In a stunning example of artistic bravery, The Cook, The Thief, His Wife And Her Lover, directed by Peter Greenaway, launches a major assault on the senses. By taking bold strides, in terms of visual design, story construction, and the daring of his performers, Greenaway has elevated the potentially exploitative nature of the movie into the realm of art.

Spica (Michael Gambon), a nasty thug, is the manager of Richard’s (Richard Bohringer) restaurant. Spica is monstrous to the staff and vicious to the patrons, but he saves the brunt of his ire for Georgina, his wife (Helen Mirren), beating and humiliating her for amusement. Georgina finds solace in the arms of her lover (Alan Howard), an intellectual who can meet all of her needs.

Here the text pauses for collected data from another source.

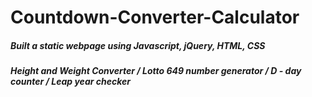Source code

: # Countdown-Converter-Calculator
##### Built a static webpage using Javascript, jQuery, HTML, CSS
##### Height and Weight Converter / Lotto 649 number generator /  D - day counter / Leap year checker
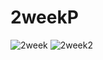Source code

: # 2weekP

![2week](https://github.com/onlySaying/2weekP/assets/48788534/64a5c7e9-5147-496f-baed-e3d53d9f022a)
![2week2](https://github.com/onlySaying/2weekP/assets/48788534/1e3d71f3-e0f5-4a7f-85b2-65726031a9cc)
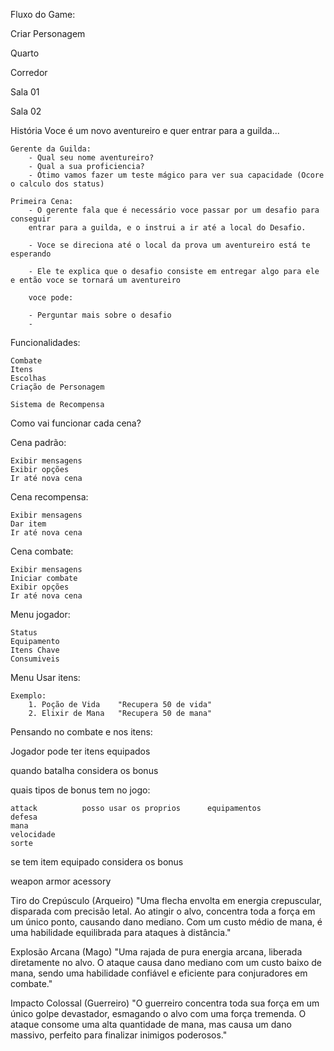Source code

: Fluxo do Game:

Criar Personagem

Quarto

Corredor

Sala 01

Sala 02

História
    Voce é um novo aventureiro e quer entrar para a guilda...

    Gerente da Guilda:
        - Qual seu nome aventureiro?
        - Qual a sua proficiencia?
        - Ótimo vamos fazer um teste mágico para ver sua capacidade (Ocore o calculo dos status)

    Primeira Cena: 
        - O gerente fala que é necessário voce passar por um desafio para conseguir 
        entrar para a guilda, e o instrui a ir até a local do Desafio.

        - Voce se direciona até o local da prova um aventureiro está te esperando

        - Ele te explica que o desafio consiste em entregar algo para ele e então voce se tornará um aventureiro

        voce pode:

        - Perguntar mais sobre o desafio
        - 

Funcionalidades: 

    Combate
    Itens
    Escolhas
    Criação de Personagem

    Sistema de Recompensa

Como vai funcionar cada cena?


Cena padrão: 

    Exibir mensagens 
    Exibir opções
    Ir até nova cena

Cena recompensa:
    
    Exibir mensagens
    Dar item
    Ir até nova cena

Cena combate:

    Exibir mensagens
    Iniciar combate
    Exibir opções 
    Ir até nova cena

Menu jogador:

    Status
    Equipamento
    Itens Chave
    Consumiveis

Menu Usar itens:

    Exemplo: 
        1. Poção de Vida    "Recupera 50 de vida"
        2. Elixir de Mana   "Recupera 50 de mana"



Pensando no combate e nos itens:

Jogador pode ter itens equipados

quando batalha considera os bonus

quais tipos de bonus tem no jogo:

    attack          posso usar os proprios      equipamentos
    defesa
    mana
    velocidade
    sorte

se tem item equipado considera os bonus

weapon 
armor
acessory



Tiro do Crepúsculo (Arqueiro)
"Uma flecha envolta em energia crepuscular, disparada com precisão letal. Ao atingir o alvo, concentra toda a força em um único ponto, causando dano mediano. Com um custo médio de mana, é uma habilidade equilibrada para ataques à distância."

Explosão Arcana (Mago)
"Uma rajada de pura energia arcana, liberada diretamente no alvo. O ataque causa dano mediano com um custo baixo de mana, sendo uma habilidade confiável e eficiente para conjuradores em combate."

Impacto Colossal (Guerreiro)
"O guerreiro concentra toda sua força em um único golpe devastador, esmagando o alvo com uma força tremenda. O ataque consome uma alta quantidade de mana, mas causa um dano massivo, perfeito para finalizar inimigos poderosos."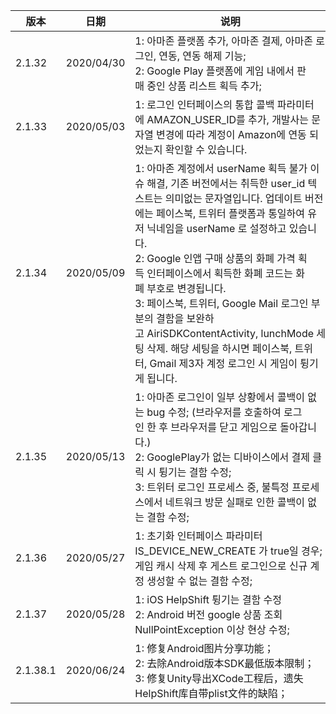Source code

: |  版本   |  日期  |  说明 |
|  ----  | ----  |   ----  | 
| 2.1.32  | 2020/04/30 | 1: 아마존 플랫폼 추가, 아마존 결제, 아마존 로그인, 연동, 연동 해제 기능;<br>2: Google Play 플랫폼에 게임 내에서 판매 중인 상품 리스트 획득 추가;  |
| 2.1.33   | 2020/05/03 | 1: 로그인 인터페이스의 통합 콜백 파라미터에 AMAZON_USER_ID를 추가, 개발사는 문자열 변경에 따라 계정이 Amazon에 연동 되었는지 확인할 수 있습니다.  |
| 2.1.34   | 2020/05/09 | 1: 아마존 계정에서 userName 획득 불가 이슈 해결, 기존 버전에서는 취득한 user_id 텍스트는 의미없는 문자열입니다. 업데이트 버전에는 페이스북, 트위터 플랫폼과 통일하여 유저 닉네임을 userName 로 설정하고 있습니다.<br> 2: Google 인앱 구매 상품의 화폐 가격 획득 인터페이스에서 획득한 화폐 코드는 화폐 부호로 변경됩니다.<br> 3: 페이스북, 트위터, Google Mail 로그인 부분의 결함을 보완하고 AiriSDKContentActivity, lunchMode 세팅 삭제. 해당 세팅을 하시면 페이스북, 트위터, Gmail 제3자 계정 로그인 시 ​​게임이 튕기게 됩니다. |
| 2.1.35   | 2020/05/13 | 1: 아마존 로그인이 일부 상황에서 콜백이 없는 bug 수정; (브라우저를 호출하여 로그인 한 후 브라우저를 닫고 게임으로 돌아갑니다.) <br>2: GooglePlay가 없는 디바이스에서 결제 클릭 시 튕기는 결함 수정;<br>3: 트위터 로그인 프로세스 중, 불특정 프로세스에서 네트워크 방문 실패로 인한 콜백이 없는 결함 수정;  |
| 2.1.36  | 2020/05/27 | 1: 초기화 인터페이스 파라미터 IS_DEVICE_NEW_CREATE 가 true일 경우; 게임 캐시 삭제 후 게스트 로그인으로 신규 계정 생성할 수 없는 결함 수정; |
| 2.1.37  | 2020/05/28 | 1: iOS HelpShift 튕기는 결함 수정<br>2: Android 버전 google 상품 조회 NullPointException 이상 현상 수정; |
| 2.1.38.1  | 2020/06/24 | 1: 修复Android图片分享功能；<br>2: 去除Android版本SDK最低版本限制；<br>3: 修复Unity导出XCode工程后，遗失HelpShift库自带plist文件的缺陷； |

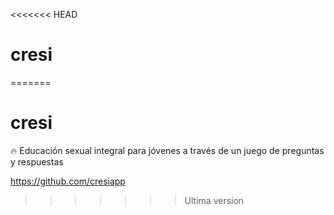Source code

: <<<<<<< HEAD
# cresi
=======
# cresi
:fire: Educación sexual integral para jóvenes a través de un juego de preguntas y respuestas 

https://github.com/cresiapp
>>>>>>> Ultima version
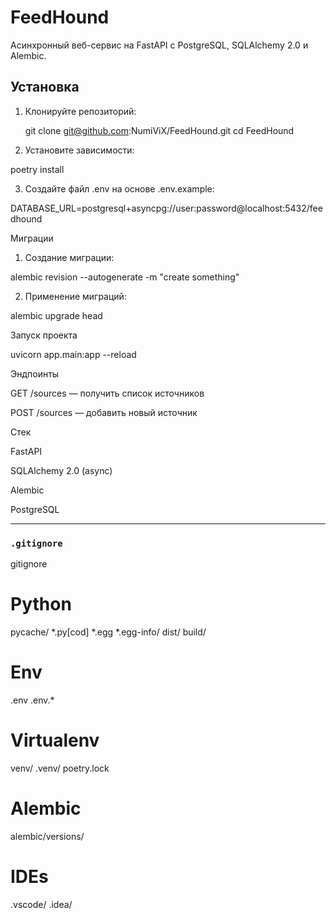 # FeedHound

Асинхронный веб-сервис на FastAPI с PostgreSQL, SQLAlchemy 2.0 и Alembic.

## Установка

1. Клонируйте репозиторий:
  
   git clone git@github.com:NumiViX/FeedHound.git
   cd FeedHound

2. Установите зависимости:

poetry install


3. Создайте файл .env на основе .env.example:

DATABASE_URL=postgresql+asyncpg://user:password@localhost:5432/feedhound



Миграции

1. Создание миграции:

alembic revision --autogenerate -m "create something"


2. Применение миграций:

alembic upgrade head



Запуск проекта

uvicorn app.main:app --reload

Эндпоинты

GET /sources — получить список источников

POST /sources — добавить новый источник


Стек

FastAPI

SQLAlchemy 2.0 (async)

Alembic

PostgreSQL


---

### **`.gitignore`**
gitignore
# Python
pycache/
*.py[cod]
*.egg
*.egg-info/
dist/
build/

# Env
.env
.env.*

# Virtualenv
venv/
.venv/
poetry.lock

# Alembic
alembic/versions/

# IDEs
.vscode/
.idea/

The impassioned boldness of this relationship cannot be understated, and the actors should be commended for bravery in taking these roles. Indeed, the casting raises the graphic sexuality from the level of titillating to that of intellectually satisfying. As Mirren simulates fellatio with Howard, her wang-chugging is an expression of deep desires for freedom from her suffocating relationship with Gambon.

But the most profound elements of interest are the secondary details. Elements that may seem inscrutable, (or even entirely irrelevant), at first glance, but which imbue the text with so much greater meaning by their mere presence. When we see Spica outside the restaurant, he is surrounded by stray dogs that nip and beg for scraps – the vicious detritus of his capitalistic excess. Within the restaurant, Greenaway plays games with color and costume, subtly altering the characters’ looks as they move from room to room. There is the man in the kitchen who never wears a shirt, because…devotion to his work outstrips his desire to improve his financial state. And the spiky-haired blonde boy who sings in a piercing falsetto for no reason at all, because…because…

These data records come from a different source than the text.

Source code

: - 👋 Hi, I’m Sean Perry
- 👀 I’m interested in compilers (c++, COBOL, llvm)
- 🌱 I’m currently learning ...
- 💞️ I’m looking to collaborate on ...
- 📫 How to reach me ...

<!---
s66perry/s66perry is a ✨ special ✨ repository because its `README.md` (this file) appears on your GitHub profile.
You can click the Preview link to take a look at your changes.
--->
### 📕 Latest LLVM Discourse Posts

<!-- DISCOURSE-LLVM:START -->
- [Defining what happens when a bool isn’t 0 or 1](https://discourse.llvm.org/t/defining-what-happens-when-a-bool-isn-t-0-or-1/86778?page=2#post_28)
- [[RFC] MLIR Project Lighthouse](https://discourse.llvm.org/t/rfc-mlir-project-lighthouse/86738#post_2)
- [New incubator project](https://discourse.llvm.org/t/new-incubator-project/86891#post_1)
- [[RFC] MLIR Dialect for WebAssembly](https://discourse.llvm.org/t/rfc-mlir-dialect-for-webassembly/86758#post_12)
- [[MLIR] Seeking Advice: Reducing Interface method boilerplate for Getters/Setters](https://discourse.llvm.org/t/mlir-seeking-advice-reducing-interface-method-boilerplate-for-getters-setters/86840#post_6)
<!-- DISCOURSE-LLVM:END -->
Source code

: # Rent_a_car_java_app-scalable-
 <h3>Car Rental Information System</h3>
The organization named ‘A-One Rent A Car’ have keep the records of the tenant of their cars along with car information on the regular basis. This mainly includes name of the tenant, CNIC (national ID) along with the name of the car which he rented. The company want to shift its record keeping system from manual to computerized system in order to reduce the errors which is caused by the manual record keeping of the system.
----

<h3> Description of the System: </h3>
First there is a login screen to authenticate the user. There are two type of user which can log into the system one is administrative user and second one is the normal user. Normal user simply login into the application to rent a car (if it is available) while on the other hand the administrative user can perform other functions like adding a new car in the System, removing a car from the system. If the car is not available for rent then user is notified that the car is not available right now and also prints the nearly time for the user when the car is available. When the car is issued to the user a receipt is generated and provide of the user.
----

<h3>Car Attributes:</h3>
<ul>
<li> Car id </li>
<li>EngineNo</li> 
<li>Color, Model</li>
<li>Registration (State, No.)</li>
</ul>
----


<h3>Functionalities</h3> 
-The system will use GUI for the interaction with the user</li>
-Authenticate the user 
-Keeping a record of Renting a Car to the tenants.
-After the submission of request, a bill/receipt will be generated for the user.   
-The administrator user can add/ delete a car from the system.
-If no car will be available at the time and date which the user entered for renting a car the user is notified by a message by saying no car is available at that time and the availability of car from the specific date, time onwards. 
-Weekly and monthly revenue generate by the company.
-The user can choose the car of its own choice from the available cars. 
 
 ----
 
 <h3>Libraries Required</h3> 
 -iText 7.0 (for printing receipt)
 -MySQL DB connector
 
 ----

Aw, screw it. I can’t keep this up. With its insipid social commentary, CTWL is a pretentious mishmash of incredibly stupid ideas fixed to a banal, EC comics-inspired plot. If Greenaway were Roger Corman, the movie would be dismissed roundly as drive-in trash. But he’s a British director, so it must be ‘art.’

During the first forty-five minutes, only Gambon has a significant line of dialogue, so when the rest of the cast opens up, the effect is off. We are distanced from the characters that this kind of movie needs us to identify with – as if the mere fact that Mirren shows her biddies would be enough to put us on her side. Spica is a disgusting boor, but who cares? The people he is nasty to aren’t developed as anything more than weird props that happen to be alive.

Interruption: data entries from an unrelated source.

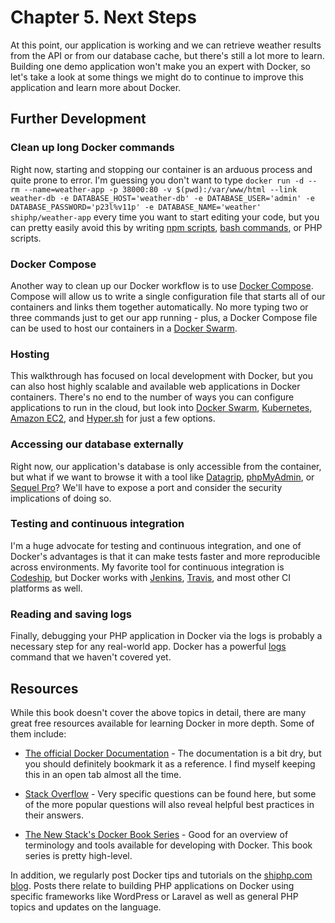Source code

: # Chapter 5. Next Steps

At this point, our application is working and we can retrieve weather results from the API or from our database cache, but there's still a lot more to learn. Building one demo application won't make you an expert with Docker, so let's take a look at some things we might do to continue to improve this application and learn more about Docker.

## Further Development

### Clean up long Docker commands

Right now, starting and stopping our container is an arduous process and quite prone to error. I'm guessing you don't want to type `docker run -d --rm --name=weather-app -p 38000:80 -v $(pwd):/var/www/html --link weather-db -e DATABASE_HOST='weather-db' -e DATABASE_USER='admin' -e DATABASE_PASSWORD='p23l%v11p' -e DATABASE_NAME='weather' shiphp/weather-app` every time you want to start editing your code, but you can pretty easily avoid this by writing [npm scripts](https://docs.npmjs.com/cli/run-script), [bash commands](http://tldp.org/LDP/abs/html/), or PHP scripts.

### Docker Compose

Another way to clean up our Docker workflow is to use [Docker Compose](https://docs.docker.com/compose/). Compose will allow us to write a single configuration file that starts all of our containers and links them together automatically. No more typing two or three commands just to get our app running - plus, a Docker Compose file can be used to host our containers in a [Docker Swarm](https://docs.docker.com/swarm/).

### Hosting

This walkthrough has focused on local development with Docker, but you can also host highly scalable and available web applications in Docker containers. There's no end to the number of ways you can configure applications to run in the cloud, but look into [Docker Swarm](https://docs.docker.com/engine/swarm/), [Kubernetes](https://kubernetes.io/), [Amazon EC2](https://aws.amazon.com/ec2/), and [Hyper.sh](https://hyper.sh/) for just a few options.

### Accessing our database externally

Right now, our application's database is only accessible from the container, but what if we want to browse it with a tool like [Datagrip](https://www.jetbrains.com/datagrip/), [phpMyAdmin](https://www.phpmyadmin.net/), or [Sequel Pro](https://www.sequelpro.com/)? We'll have to expose a port and consider the security implications of doing so.

### Testing and continuous integration

I'm a huge advocate for testing and continuous integration, and one of Docker's advantages is that it can make tests faster and more reproducible across environments. My favorite tool for continuous integration is [Codeship](https://codeship.com/), but Docker works with [Jenkins](https://jenkins.io/), [Travis](https://travis-ci.org/), and most other CI platforms as well.

### Reading and saving logs

Finally, debugging your PHP application in Docker via the logs is probably a necessary step for any real-world app. Docker has a powerful [logs](https://docs.docker.com/engine/reference/commandline/logs/) command that we haven't covered yet.

## Resources

While this book doesn't cover the above topics in detail, there are many great free resources available for learning Docker in more depth. Some of them include:

* [The official Docker Documentation](https://docs.docker.com/) - The documentation is a bit dry, but you should definitely bookmark it as a reference. I find myself keeping this in an open tab almost all the time.

* [Stack Overflow](https://stackoverflow.com/questions/tagged/docker) - Very specific questions can be found here, but some of the more popular questions will also reveal helpful best practices in their answers.

* [The New Stack's Docker Book Series](https://thenewstack.io/ebooks/) - Good for an overview of terminology and tools available for developing with Docker. This book series is pretty high-level.

In addition, we regularly post Docker tips and tutorials on the [shiphp.com blog](https://www.shiphp.com/#blog). Posts there relate to building PHP applications on Docker using specific frameworks like WordPress or Laravel as well as general PHP topics and updates on the language.
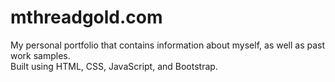 # mthreadgold.com
My personal portfolio that contains information about myself, as well as past work samples. <br/>Built using HTML, CSS, JavaScript, and Bootstrap.
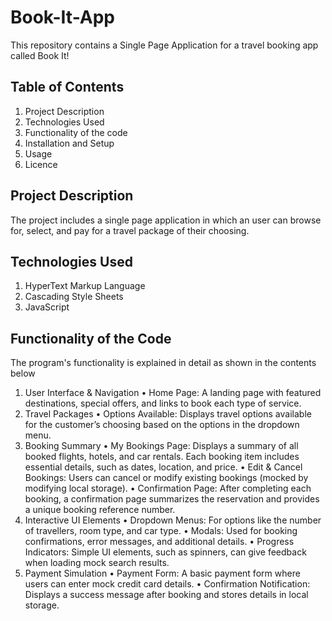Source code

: # Book-It-App
This repository contains a Single Page Application for a travel booking app called Book It!
## Table of Contents
1. Project Description
2. Technologies Used
3. Functionality of the code
4. Installation and Setup
5. Usage
6. Licence
## Project Description
The project includes a single page application in which an user can browse for, select, and pay for a travel package of their choosing. 
## Technologies Used
1. HyperText Markup Language
2. Cascading Style Sheets
3. JavaScript
## Functionality of the Code
The program's functionality is explained in detail as shown in the contents below
1.	User Interface & Navigation
•	Home Page: A landing page with featured destinations, special offers, and links to book each type of service.
2.	Travel Packages
•	Options Available: Displays travel options available for the customer’s choosing based on the options in the dropdown menu.  
3.	Booking Summary
•	My Bookings Page: Displays a summary of all booked flights, hotels, and car rentals. Each booking item includes essential details, such as dates, location, and price.
•	Edit & Cancel Bookings: Users can cancel or modify existing bookings (mocked by modifying local storage).
•	Confirmation Page: After completing each booking, a confirmation page summarizes the reservation and provides a unique booking reference number.
4.	Interactive UI Elements
•	Dropdown Menus: For options like the number of travellers, room type, and car type.
•	Modals: Used for booking confirmations, error messages, and additional details.
•	Progress Indicators: Simple UI elements, such as spinners, can give feedback when loading mock search results. 
5.	Payment Simulation
•	Payment Form: A basic payment form where users can enter mock credit card details.
•	Confirmation Notification: Displays a success message after booking and stores details in local storage.
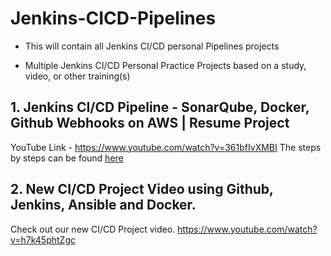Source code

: # Jenkins-CICD-Pipelines
- This will contain all Jenkins CI/CD personal Pipelines projects

- Multiple Jenkins CI/CD Personal Practice Projects based on a study, video, or other training(s)

## 1. Jenkins CI/CD Pipeline - SonarQube, Docker, Github Webhooks on AWS | Resume Project

YouTube Link - https://www.youtube.com/watch?v=361bfIvXMBI
The steps by steps can be found [here](https://github.com/btchanque/IT/blob/main/Jenkins-CICD-Pipelines/GitHub-SonarQube-Docker/CICD_Pipeline_GH-SQ-DK-Sl_Process.md)

## 2. New CI/CD Project Video using Github, Jenkins, Ansible and Docker.

Check out our new CI/CD Project video.
https://www.youtube.com/watch?v=h7k45phtZgc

Take the singing boy (please). He’s not a character, but a nagging little plotpoint/cipher who serves as a sort of automatic identifier: Oh look, how horrid – Spica is being nasty to him. Well, if this little toad came to me with his skin-peeling falsetto about washing up, I’d force him to eat his buttons, too, and jam a gun down his throat.

What is particularly stupid about this movie is how it seeks to inform the bland material with a sort of empty-minded allegory, to make everything more ‘meaningful.’ See, the thief is a capitalist pig, the cook a poor, hard-working proletariat, and the lover an intellectual who tempts the wife into greater enlightenment… Commie bullcrap. It makes every scene a kind of tedious guessing game: What does the shirtless cook represent? Why are the dogs always out in the street with Spica? How come Mirren can’t hire a trainer to get rid of the droop in her ass?

Alright, that was nasty. But read the chef’s (paraphrased) dialogue:

People want to be reminded of death. When they eat black foods, it is as if they are saying, ‘Death, I am eating you.’

I mean, for Chrissakes, how much do I have to take?